熊猫无所谓地继续走,在茂密的草丛中踩出一条新路。
“什么样的都有,有神神秘秘裹着黑斗篷的, 还有好几个人族。管他是谁, 只要给过路费我就开门。”
他皮糙肉厚的倒是不在乎, 可顾晓妆就只能小心翼翼地绕过横斜的木刺,斟酌着下脚。
李絮拎着砍刀, 拍拍顾晓妆的肩。
然后在顾晓妆回头的时候一刀劈断挡路的草木,露出甜美的笑容和尖尖小虎牙。
“让我走前头, 替你开路, 或者我直接背你走。”
语气相当真诚,让顾晓妆感动不已。谁不喜欢可爱又亲人的狗狗。
她也笑:“背就用了, 我自己可以走。”
但李絮还是和顾晓妆换了位置,帮她清理有着锋利锐齿的杂草树叶。
杂草变坦途, 队伍的前进速度一下子就快了很多。
顾晓妆也抽出空闲问东问西:“为什么去归墟要开门?归墟是在异空间里吗?”
江如练便答:“不在异空间, 在地底下, 让熊猫开条缝可以方便点。”
因为某人不愿意一前一后这样走,非要和她并肩。
路上不是横斜的枝丫就是各种小虫子。而卿浅一身白净的衣裳,哪经得起这样的折腾。
江如练只能打了个响指,火星子落地, 霎时间燎出一条干净的路, 破坏力比前面三个加起来还强。
卿浅斜她一眼, 没多说,反让江如练拿不着自己是对是错。
半响后,身边人低声道:“做得很好,但下次可以更周全。”
江如练懵,还能如何周全?把路烧宽一点吗?
仗着两人压后,左右无人。卿浅打了个小小的哈欠,顺便揪住江如练的衣袖,提点她。
“你为什么不背我?”
江如练:?
她还真没想到这茬。
然而已经晚了,树木渐渐稀疏,阳光无遮无挡的洒下来,落在一望无际的草地上。
草木的清香扑面而来,顾晓妆不由得深呼吸,看得挪不开眼。
只是这大片碧绿之中,有一道深痕过于突兀,长有十几米,横贯西东,像是大地的疤痕一般。
熊猫伸出一只爪子:“看在你是凤凰的份上,这次也不收钱,出口在哪你知道吧?”
“知道,多谢。
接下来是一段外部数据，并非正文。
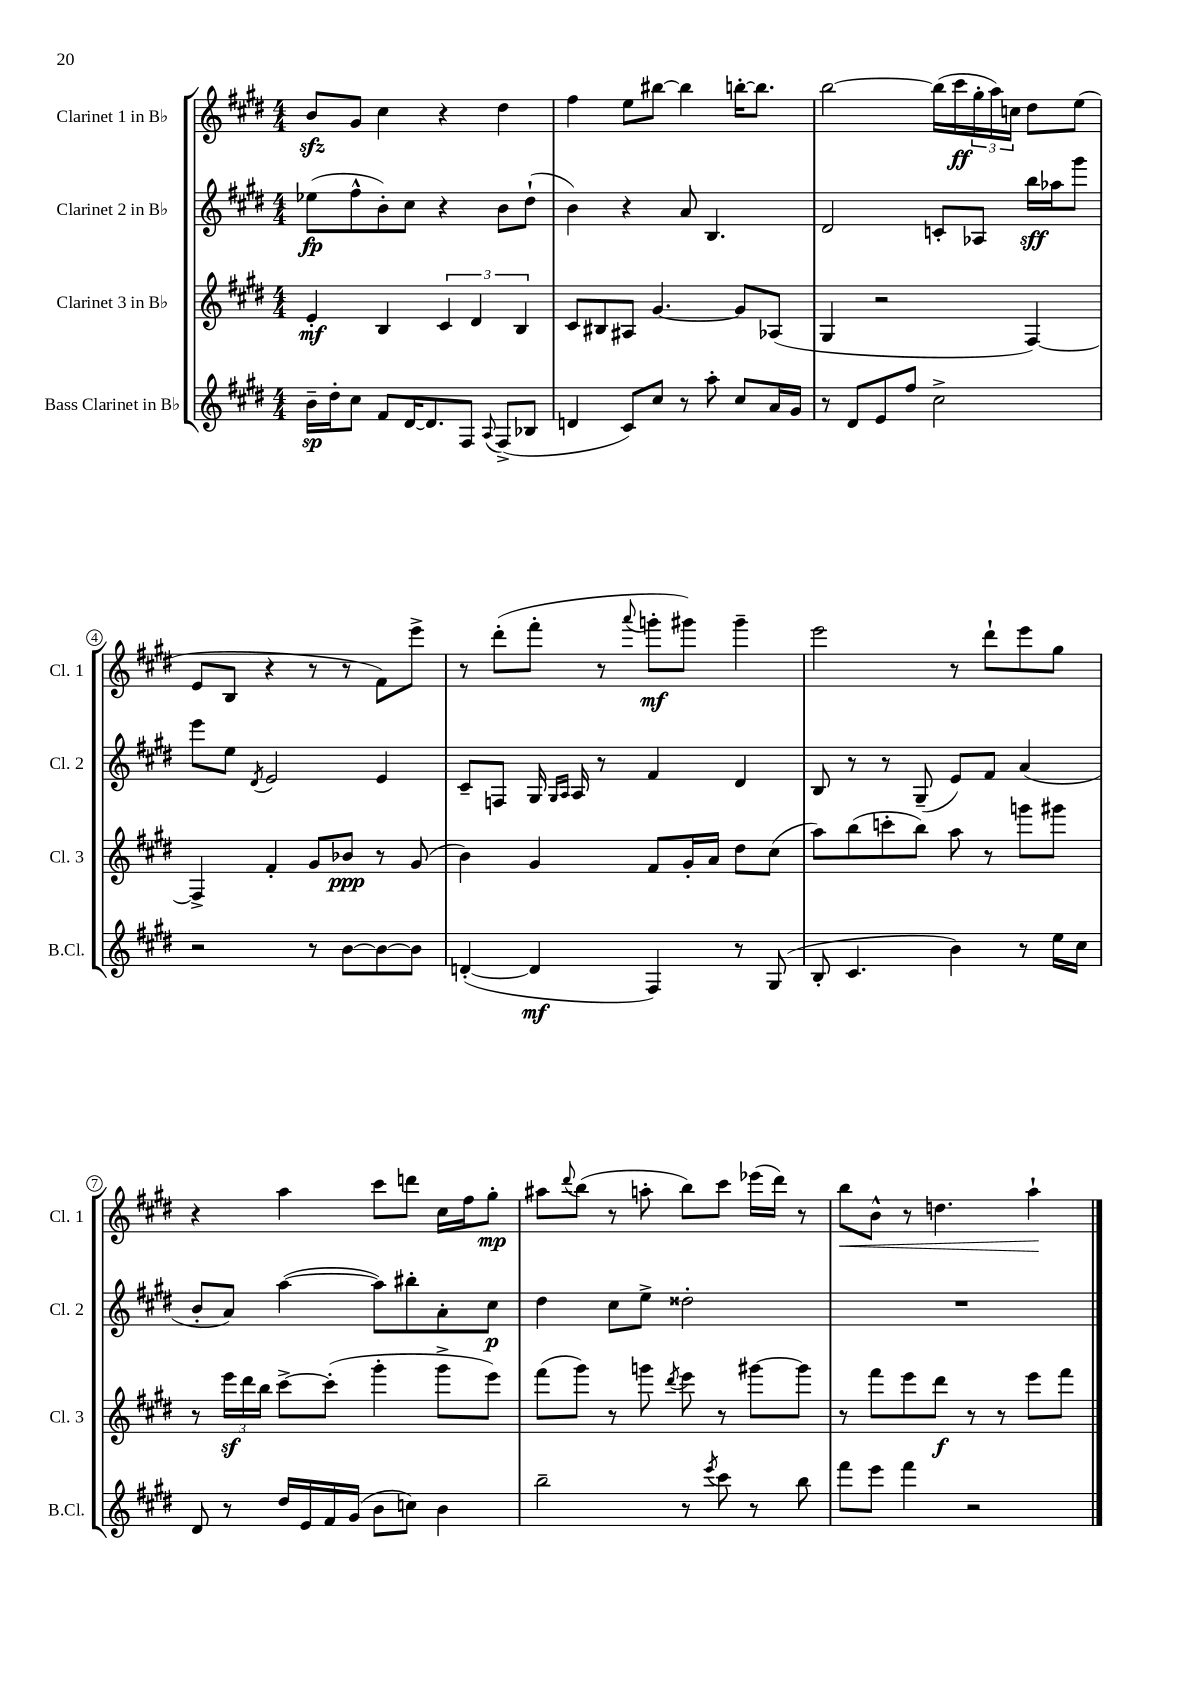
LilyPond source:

<<
\new StaffGroup <<
\new Staff = "s0" \with { instrumentName = "Clarinet 1 in Bb" shortInstrumentName = "Cl. 1" } {
    \clef treble \key e \major \numericTimeSignature \time 4/4
    b'8\sfz gis'8 cis''4 r4 dis''4 |
    fis''4 e''8 bis''8~ bis''4 b''16~-. b''8. |
    b''2~ b''16( cis'''16\ff \tuplet 3/2 { gis''16-. a''16) c''16 } dis''8 e''8( |
    e'8 b8 r4 r8 r8 fis'8) e'''8-> |
    r8 dis'''8-.( fis'''8-. r8 \appoggiatura { a'''8 } g'''8-.\mf gis'''8) gis'''4-- |
    e'''2 r8 dis'''8-! e'''8 gis''8 |
    r4 a''4 cis'''8 d'''8 cis''16 fis''16 gis''8-.\mp |
    ais''8 \appoggiatura { dis'''8 } b''8( r8 a''8-. b''8) cis'''8 ees'''16( dis'''16) r8 |
    b''8\< b'8-^ r8 d''4. a''4-!\! \bar "|." |
}
\new Staff = "s1" \with { instrumentName = "Clarinet 2 in Bb" shortInstrumentName = "Cl. 2" } {
    \clef treble \key e \major \numericTimeSignature \time 4/4
    ees''8\fp( fis''8-^ b'8-.) cis''8 r4 b'8 dis''8-!( |
    b'4) r4 a'8 b4. |
    dis'2 c'8-. aes8 b''16\sff aes''16 gis'''8 |
    e'''8 e''8 \acciaccatura { dis'8 } e'2 e'4 |
    cis'8-- f8 gis16 \grace { gis16 a16 } a16 r8 fis'4 dis'4 |
    b8 r8 r8 gis8--( e'8) fis'8 a'4( |
    b'8-. a'8) a''4~( a''8) bis''8-. a'8-. cis''8\p |
    dis''4 cis''8 e''8-> disis''2-. |
    R1 \bar "|." |
}
\new Staff = "s2" \with { instrumentName = "Clarinet 3 in Bb" shortInstrumentName = "Cl. 3" } {
    \clef treble \key e \major \numericTimeSignature \time 4/4
    e'4-.\mf b4 \tuplet 3/2 { cis'4 dis'4 b4 } |
    cis'8 bis8 ais8 gis'4.~ gis'8 aes8( |
    gis4 r2 fis4~) |
    fis4-> fis'4-. gis'8 bes'8\ppp r8 gis'8( |
    b'4) gis'4 fis'8 gis'16-. a'16 dis''8 cis''8( |
    a''8) b''8( c'''8-. b''8) a''8 r8 g'''8 gis'''8 |
    r8 \tuplet 3/2 { e'''16\sf dis'''16 b''16 } cis'''8~-> cis'''8-.( gis'''4-. gis'''8-> e'''8) |
    fis'''8( gis'''8) r8 g'''8 \acciaccatura { dis'''8 } e'''8 r8 gis'''8~ gis'''8 |
    r8 fis'''8 e'''8 dis'''8\f r8 r8 e'''8 fis'''8 \bar "|." |
}
\new Staff = "s3" \with { instrumentName = "Bass Clarinet in Bb" shortInstrumentName = "B.Cl." } {
    \clef treble \key e \major \numericTimeSignature \time 4/4
    b'16--\sp dis''16-. cis''8 fis'8 dis'16~ dis'8. fis8 \appoggiatura { a8 } fis8->( bes8 |
    d'4 cis'8) cis''8 r8 a''8-. cis''8 a'16 gis'16 |
    r8 dis'8 e'8 fis''8 cis''2-> |
    r2 r8 b'8~ b'8~ b'8 |
    d'4~-.( d'4\mf fis4) r8 gis8( |
    b8-. cis'4. b'4) r8 e''16 cis''16 |
    dis'8 r8 dis''16 e'16 fis'16 gis'16( b'8 c''8) b'4 |
    b''2-- r8 \acciaccatura { e'''8 } cis'''8 r8 b''8 |
    fis'''8 e'''8 fis'''4 r2 \bar "|." |
}
>>
>>
\layout { \context { \Score \override BarNumber.stencil = #(make-stencil-circler 0.1 0.3 ly:text-interface::print) } }
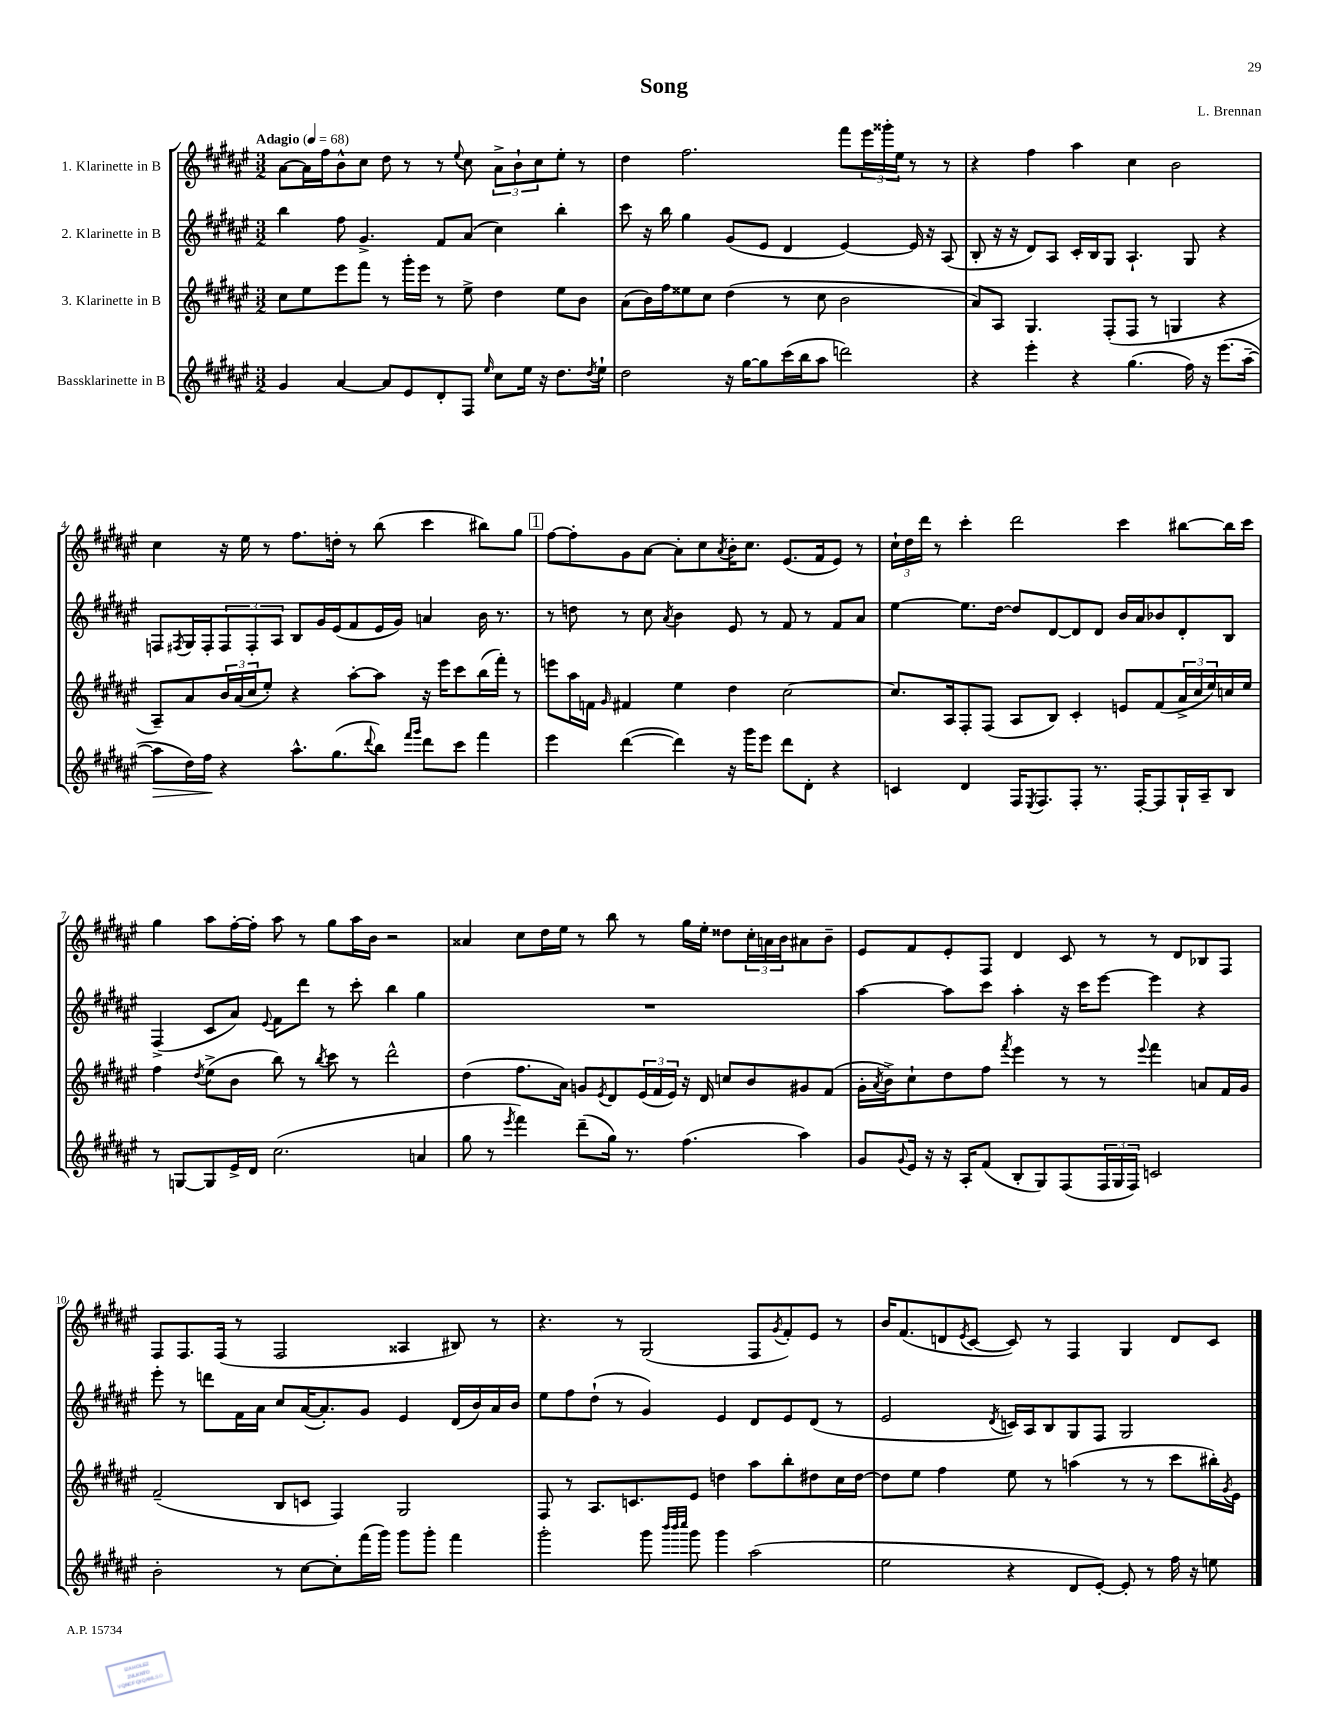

”
江如练这次自觉牵住卿浅的手,提醒顾晓妆她们:“站稳了。”
话音落,天摇地动。
大地被无形的灵气撕出一道裂口,顾晓妆被晃得头晕眼花,被李絮扶了一把才勉强没摔倒。
那道深痕逐渐加深、加宽,恰如古朴厚重的大门被拉开。
一条长阶蜿蜒而下,看不见尽头,全是深沉浓重的黑。
这么大的动静,熊猫却只是拍拍手,叉腰:“你们走吧,搞快点,最多一小时我就要合拢了。”
顾晓妆依旧惊魂未定。
这熊猫表现得太过离谱,还顶着对傻乎乎的黑眼圈,竟让她忘了,大妖就是大妖,千年也不一定能出一只。
只是江如练所在的层次如此,她才能触及到这些赫赫有名的妖怪。
后悔是肯定不会后悔的,她望着面前深不见底的峡谷,对前路充满期待。
*
一小时就要下到地底,众人几乎是一路小跑。
但最先停下来的不是顾晓妆,而是卿浅。她闷声不坑,神色是凤凰火都照不亮的晦暗。
那一刻江如练福至心灵,在李絮开口之前,主动背对着卿浅半蹲下来。
“我背师姐走。”
卿浅颔首,毫不客气地攀上去趴好,心想,这凤凰还不算朽木。
只是她什么时候能肆无忌惮点、得寸进尺点?
阶梯渐缓,视线蓦然开阔。
磐石造就的穹顶投下一抹光,照亮了脚下的石桥,和潺潺的地下水流。
凤凰火依旧悬浮在卿浅身侧,只是作用从照明变成了取暖。
“归墟,长这样?”
地下洞穴太过空旷,声音大一点,就全是回音,顾晓妆反应过来后连忙捂住嘴。
江如练将卿浅放下,耐心解释:“还没到中心。”
这次顾晓妆学乖了,声音压得很低:“借不了太阳光,这要怎么查?”
这确实是个问题,江如练摩挲着下巴思忖。
她可不想再让师姐画阵追踪,这样消耗太大了。
自白天卿浅说了“可能明天就会死”的话,她就总觉得卿浅脆得像块薄冰,不时时刻刻盯着就会消失。
所以什么都不想让师姐做。
还没想出个所以然,那边到处嗅闻的李絮就弯下腰,从地上捡起一块布料。
青色,还带着陈旧的血迹。
李絮递过来给江如练看:“这是什么?一股蛇味,是不啊青蛇?有了这个,我就可以追踪她的气味了。”
可江如练嫌弃地皱眉,差点没忍住一把火给烧了。
“快丢掉,不要捡脏东西!”
她看着就心烦,直觉不是什么好东西,逃命的妖会尽量处理自己留下的痕迹,如果真是青蛇搞不好有诈。
“嘶嘶……”
卿浅偏头,扯江如练衣服:“有没有听见什么声音?”
江如练也偏头:“好像是有点。”
凤凰火映照来路,此时阶梯已经闭合,只剩下黑色的墙壁。
黑色、且起伏的墙壁。
江如练瞳孔骤缩,推了把李絮:“你带小顾走!一直往前,快!”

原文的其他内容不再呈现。